==== The records ====
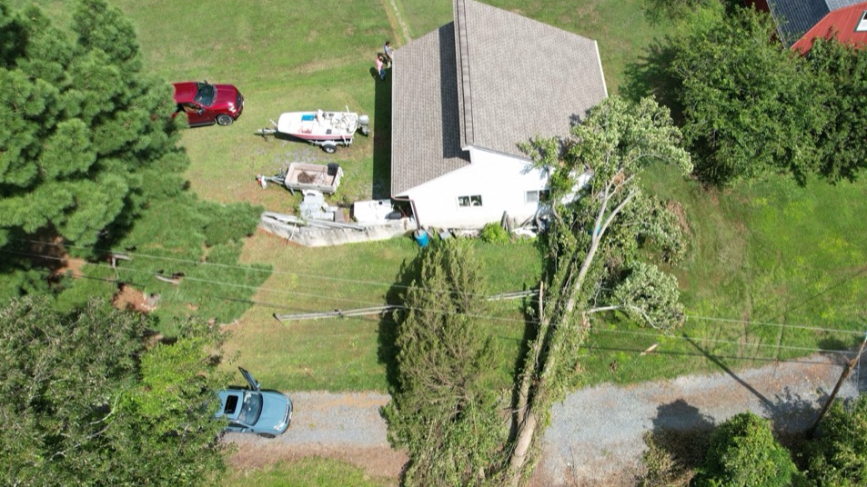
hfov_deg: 65.3
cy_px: 278
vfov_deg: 40.1
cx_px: 532
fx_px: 667
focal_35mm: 29
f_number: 2.8
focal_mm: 8.38
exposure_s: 1/1250
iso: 100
====
Please reproduce each entry exactly as given and omit the pictures.

hfov_deg: 65.3
cy_px: 278
vfov_deg: 40.1
cx_px: 532
fx_px: 667
focal_35mm: 29
f_number: 2.8
focal_mm: 8.38
exposure_s: 1/1250
iso: 100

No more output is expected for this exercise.